2. Yeah, that’s a nice problem. (Actually this holds for any irreducible cubic with three real roots.) I think it’s a fairly common exercise to assign; at least I was assigned it in my algebra class (at Stanford) last quarter. My solution involved first adjoining the square root of the discriminant of $8x^3-6x-1$. Then you can break up the tower so that the degree of each $K_i/K_{i-1}$ is prime and is a root field of some $x^p-a$. Then there is a first $K_N$ in which $\cos 20$ is in your tower. One can show pretty easily that [K_N : K_{N-1} ] cannot be any prime other than three. However, three doesn’t work either, since $K_N/K_{N-1}$ is normal since it is a splitting field for $8x^3-6x-1$ (minimal polynomial for $\cos 20$); it is also a root of $x^3-a$ for some $a$. But then it also contains $e^{2\pi i/3}$, so it’s not a real field.
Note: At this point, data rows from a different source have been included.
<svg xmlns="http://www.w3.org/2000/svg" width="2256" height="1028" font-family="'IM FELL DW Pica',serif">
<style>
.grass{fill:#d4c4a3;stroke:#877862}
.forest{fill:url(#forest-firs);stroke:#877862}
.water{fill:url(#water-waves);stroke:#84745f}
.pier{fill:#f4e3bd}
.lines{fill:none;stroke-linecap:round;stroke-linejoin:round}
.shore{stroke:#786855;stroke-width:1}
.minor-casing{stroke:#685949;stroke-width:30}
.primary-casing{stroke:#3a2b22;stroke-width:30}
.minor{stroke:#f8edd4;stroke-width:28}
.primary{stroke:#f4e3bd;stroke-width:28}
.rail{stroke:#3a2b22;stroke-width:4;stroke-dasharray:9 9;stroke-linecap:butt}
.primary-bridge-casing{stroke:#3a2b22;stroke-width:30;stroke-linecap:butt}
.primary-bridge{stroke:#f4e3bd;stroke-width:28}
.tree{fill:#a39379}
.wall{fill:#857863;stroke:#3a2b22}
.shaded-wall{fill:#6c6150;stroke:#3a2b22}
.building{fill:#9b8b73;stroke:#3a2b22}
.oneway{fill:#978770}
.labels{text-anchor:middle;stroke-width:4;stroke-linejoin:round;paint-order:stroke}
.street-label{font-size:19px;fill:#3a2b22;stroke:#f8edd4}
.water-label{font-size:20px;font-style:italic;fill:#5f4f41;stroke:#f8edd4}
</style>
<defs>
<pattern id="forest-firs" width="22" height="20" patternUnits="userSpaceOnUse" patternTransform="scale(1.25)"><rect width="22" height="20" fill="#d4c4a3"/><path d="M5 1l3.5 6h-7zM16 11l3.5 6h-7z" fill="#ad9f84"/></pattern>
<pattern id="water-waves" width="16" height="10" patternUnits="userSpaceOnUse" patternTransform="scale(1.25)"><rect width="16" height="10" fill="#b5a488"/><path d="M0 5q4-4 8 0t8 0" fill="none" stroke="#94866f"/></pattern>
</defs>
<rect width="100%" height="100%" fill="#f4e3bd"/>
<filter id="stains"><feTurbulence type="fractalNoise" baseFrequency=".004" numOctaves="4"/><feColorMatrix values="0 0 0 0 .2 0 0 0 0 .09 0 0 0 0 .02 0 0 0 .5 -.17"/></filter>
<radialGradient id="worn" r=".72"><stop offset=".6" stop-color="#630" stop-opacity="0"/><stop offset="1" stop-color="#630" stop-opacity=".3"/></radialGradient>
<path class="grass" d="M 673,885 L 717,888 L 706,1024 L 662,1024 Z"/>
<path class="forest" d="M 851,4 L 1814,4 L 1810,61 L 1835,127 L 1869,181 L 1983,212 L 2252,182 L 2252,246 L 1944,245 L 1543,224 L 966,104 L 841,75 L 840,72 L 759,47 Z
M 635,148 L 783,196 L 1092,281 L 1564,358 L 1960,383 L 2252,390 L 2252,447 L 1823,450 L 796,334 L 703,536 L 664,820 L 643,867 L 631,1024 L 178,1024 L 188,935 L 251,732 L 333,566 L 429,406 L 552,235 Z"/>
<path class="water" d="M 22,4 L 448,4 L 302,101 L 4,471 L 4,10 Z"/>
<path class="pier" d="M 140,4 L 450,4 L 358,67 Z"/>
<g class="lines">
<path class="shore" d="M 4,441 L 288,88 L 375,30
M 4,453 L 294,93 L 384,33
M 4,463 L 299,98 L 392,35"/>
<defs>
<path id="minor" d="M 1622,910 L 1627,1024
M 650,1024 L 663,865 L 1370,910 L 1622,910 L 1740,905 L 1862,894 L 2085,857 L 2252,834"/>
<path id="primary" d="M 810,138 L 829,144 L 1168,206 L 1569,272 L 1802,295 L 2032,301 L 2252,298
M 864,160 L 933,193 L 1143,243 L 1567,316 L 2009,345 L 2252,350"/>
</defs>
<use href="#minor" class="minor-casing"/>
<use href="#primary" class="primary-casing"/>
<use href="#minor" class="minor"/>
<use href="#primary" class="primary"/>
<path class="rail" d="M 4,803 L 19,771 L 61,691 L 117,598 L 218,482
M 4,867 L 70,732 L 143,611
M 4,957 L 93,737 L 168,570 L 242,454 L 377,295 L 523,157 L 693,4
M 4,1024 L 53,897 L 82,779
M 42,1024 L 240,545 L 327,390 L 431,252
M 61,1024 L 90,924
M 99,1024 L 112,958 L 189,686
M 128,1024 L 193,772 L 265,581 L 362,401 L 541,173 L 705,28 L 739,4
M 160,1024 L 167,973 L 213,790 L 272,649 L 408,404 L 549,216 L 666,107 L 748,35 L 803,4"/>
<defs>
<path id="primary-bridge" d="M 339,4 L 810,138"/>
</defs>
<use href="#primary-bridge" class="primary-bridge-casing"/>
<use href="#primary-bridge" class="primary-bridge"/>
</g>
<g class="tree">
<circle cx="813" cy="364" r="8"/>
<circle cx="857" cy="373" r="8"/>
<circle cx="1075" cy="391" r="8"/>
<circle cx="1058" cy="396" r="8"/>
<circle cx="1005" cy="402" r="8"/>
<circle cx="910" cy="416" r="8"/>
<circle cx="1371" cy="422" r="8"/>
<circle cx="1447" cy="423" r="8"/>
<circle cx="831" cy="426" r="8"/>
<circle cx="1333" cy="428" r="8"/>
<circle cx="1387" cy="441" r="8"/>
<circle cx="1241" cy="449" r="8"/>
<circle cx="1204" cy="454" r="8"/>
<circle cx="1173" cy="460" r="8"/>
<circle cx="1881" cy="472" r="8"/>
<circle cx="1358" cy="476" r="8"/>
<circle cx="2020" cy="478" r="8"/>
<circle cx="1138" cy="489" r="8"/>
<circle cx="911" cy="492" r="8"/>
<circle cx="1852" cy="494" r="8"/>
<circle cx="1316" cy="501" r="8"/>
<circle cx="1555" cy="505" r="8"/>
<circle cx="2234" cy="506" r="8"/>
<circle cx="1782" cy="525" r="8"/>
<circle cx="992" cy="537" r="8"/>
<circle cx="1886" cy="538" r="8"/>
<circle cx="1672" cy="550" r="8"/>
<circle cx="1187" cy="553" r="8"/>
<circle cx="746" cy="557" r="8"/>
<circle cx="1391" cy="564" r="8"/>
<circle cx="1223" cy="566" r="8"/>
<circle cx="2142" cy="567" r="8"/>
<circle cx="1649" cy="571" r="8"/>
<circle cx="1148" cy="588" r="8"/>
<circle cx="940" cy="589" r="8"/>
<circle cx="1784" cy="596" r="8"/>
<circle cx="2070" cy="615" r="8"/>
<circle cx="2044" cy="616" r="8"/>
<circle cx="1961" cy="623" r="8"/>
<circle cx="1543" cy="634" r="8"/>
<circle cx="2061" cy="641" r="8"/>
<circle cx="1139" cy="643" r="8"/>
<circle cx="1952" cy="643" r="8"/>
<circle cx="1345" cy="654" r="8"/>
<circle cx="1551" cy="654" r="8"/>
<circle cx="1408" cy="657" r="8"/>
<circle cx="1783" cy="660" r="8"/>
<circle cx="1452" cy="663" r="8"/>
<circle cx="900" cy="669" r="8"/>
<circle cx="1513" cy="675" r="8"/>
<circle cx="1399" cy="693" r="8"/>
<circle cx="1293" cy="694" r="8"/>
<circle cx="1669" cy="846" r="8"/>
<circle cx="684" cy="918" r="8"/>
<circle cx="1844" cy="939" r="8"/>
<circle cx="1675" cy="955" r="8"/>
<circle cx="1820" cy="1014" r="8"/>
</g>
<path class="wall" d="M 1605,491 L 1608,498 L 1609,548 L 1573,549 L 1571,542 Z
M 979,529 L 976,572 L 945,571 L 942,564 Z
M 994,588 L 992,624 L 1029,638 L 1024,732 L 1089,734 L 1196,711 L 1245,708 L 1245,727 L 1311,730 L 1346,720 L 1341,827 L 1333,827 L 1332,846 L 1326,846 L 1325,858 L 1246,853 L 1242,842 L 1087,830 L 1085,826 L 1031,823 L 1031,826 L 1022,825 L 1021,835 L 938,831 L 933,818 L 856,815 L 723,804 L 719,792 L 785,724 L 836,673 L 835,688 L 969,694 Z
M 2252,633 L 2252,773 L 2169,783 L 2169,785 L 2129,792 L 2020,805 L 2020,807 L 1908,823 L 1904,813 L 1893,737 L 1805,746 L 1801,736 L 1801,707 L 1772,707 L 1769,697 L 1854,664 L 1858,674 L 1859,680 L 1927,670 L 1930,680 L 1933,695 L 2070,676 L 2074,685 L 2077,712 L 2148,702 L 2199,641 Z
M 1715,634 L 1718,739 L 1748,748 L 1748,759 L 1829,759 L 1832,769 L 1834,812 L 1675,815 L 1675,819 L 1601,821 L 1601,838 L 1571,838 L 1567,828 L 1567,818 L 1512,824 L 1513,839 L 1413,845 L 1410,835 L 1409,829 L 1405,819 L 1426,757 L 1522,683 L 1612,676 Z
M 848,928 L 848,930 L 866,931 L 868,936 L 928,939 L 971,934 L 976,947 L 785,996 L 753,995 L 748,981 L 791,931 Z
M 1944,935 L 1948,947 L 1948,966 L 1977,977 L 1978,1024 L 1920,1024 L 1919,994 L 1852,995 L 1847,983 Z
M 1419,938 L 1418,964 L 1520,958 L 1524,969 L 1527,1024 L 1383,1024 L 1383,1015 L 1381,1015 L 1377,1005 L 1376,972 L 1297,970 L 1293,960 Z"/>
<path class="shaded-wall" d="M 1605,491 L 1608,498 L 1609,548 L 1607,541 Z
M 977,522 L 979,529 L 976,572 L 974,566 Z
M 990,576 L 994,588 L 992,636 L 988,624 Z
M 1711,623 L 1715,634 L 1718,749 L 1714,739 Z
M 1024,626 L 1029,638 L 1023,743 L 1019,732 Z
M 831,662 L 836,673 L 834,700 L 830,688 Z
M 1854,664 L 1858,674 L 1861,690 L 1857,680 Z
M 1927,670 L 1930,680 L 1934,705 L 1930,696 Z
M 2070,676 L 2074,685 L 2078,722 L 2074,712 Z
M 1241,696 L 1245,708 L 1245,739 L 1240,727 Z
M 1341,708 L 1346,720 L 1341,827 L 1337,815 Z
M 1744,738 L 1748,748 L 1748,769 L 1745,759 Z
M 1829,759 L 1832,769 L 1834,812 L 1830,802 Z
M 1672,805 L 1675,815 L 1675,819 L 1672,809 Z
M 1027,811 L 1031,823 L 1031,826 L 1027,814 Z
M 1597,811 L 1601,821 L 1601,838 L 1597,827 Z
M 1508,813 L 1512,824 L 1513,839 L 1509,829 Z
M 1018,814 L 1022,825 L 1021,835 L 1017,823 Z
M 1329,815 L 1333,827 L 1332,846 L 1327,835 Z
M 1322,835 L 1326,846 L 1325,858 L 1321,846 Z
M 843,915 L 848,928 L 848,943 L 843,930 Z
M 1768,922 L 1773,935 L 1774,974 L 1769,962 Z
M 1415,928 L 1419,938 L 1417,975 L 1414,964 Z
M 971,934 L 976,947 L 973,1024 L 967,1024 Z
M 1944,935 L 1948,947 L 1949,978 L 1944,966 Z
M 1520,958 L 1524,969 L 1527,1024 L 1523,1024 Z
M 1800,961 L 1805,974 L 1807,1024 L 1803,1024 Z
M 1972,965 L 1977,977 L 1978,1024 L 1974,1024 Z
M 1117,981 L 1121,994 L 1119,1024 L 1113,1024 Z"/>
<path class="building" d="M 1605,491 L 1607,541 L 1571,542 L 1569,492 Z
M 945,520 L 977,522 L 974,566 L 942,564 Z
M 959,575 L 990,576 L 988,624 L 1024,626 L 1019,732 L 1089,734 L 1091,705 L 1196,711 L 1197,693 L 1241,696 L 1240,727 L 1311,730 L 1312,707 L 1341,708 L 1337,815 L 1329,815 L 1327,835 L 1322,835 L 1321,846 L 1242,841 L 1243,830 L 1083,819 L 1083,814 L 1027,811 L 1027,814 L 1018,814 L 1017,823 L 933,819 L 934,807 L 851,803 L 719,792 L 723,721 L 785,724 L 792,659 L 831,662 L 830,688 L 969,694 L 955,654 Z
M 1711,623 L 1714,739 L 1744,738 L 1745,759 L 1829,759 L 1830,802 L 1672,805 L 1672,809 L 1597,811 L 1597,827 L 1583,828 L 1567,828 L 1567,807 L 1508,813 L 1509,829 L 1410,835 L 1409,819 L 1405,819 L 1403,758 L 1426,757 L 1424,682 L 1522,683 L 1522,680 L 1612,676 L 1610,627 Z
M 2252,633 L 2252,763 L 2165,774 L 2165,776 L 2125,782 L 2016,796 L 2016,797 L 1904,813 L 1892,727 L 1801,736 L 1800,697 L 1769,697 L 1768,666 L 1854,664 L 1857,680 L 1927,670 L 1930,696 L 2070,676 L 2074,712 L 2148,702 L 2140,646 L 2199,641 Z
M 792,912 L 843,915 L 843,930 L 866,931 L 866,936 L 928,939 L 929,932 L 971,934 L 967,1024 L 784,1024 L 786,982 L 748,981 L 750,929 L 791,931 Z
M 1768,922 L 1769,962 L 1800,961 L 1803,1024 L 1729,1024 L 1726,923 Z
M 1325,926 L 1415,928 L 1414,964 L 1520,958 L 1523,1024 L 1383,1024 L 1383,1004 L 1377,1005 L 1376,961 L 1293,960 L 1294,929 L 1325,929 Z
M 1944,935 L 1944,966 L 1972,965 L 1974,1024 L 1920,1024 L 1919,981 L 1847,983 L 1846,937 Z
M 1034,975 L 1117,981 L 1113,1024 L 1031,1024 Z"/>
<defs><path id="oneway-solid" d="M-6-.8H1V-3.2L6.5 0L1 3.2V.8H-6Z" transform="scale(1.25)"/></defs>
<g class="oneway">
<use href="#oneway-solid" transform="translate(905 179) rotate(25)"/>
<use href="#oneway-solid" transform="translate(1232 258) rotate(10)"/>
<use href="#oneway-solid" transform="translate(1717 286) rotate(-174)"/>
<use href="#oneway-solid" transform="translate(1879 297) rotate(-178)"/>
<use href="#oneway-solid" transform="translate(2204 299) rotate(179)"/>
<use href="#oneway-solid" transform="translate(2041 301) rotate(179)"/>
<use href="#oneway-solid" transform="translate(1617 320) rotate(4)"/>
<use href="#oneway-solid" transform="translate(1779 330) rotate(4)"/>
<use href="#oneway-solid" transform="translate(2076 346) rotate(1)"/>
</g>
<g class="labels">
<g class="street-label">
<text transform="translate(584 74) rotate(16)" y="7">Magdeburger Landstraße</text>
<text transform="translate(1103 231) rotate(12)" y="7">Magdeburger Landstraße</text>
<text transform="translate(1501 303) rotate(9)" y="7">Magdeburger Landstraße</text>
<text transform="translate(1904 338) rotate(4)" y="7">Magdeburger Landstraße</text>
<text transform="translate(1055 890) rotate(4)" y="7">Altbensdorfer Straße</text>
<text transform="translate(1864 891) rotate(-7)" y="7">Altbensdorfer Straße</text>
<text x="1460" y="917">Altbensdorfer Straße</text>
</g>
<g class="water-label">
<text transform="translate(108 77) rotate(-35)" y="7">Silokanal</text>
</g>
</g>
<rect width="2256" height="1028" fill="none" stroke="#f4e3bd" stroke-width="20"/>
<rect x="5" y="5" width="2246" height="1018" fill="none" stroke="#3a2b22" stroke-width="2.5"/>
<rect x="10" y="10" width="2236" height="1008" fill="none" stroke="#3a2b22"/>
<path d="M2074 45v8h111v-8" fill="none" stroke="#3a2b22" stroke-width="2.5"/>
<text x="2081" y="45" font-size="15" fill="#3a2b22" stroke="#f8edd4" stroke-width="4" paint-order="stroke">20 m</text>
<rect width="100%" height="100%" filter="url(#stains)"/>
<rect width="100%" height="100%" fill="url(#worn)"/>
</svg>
3. Casus irreducibilis says:

This is an instance of the famous Casus Irreducibilis that can be found in Wikipedia or Planet Math. See also D.A. Cox, Galois Theory, Wiley-Interscience, 2004 for a good reference

4. Omar Antolín says:

I think you’re wrong about few examples appearing in textbooks, but I’m too lazy to check the texts used at my school. (They were, varying by prof: Rotman’s Galois Theory, Stewart’s Galois Theory and Clark’s Elements of Abstract Algebra.)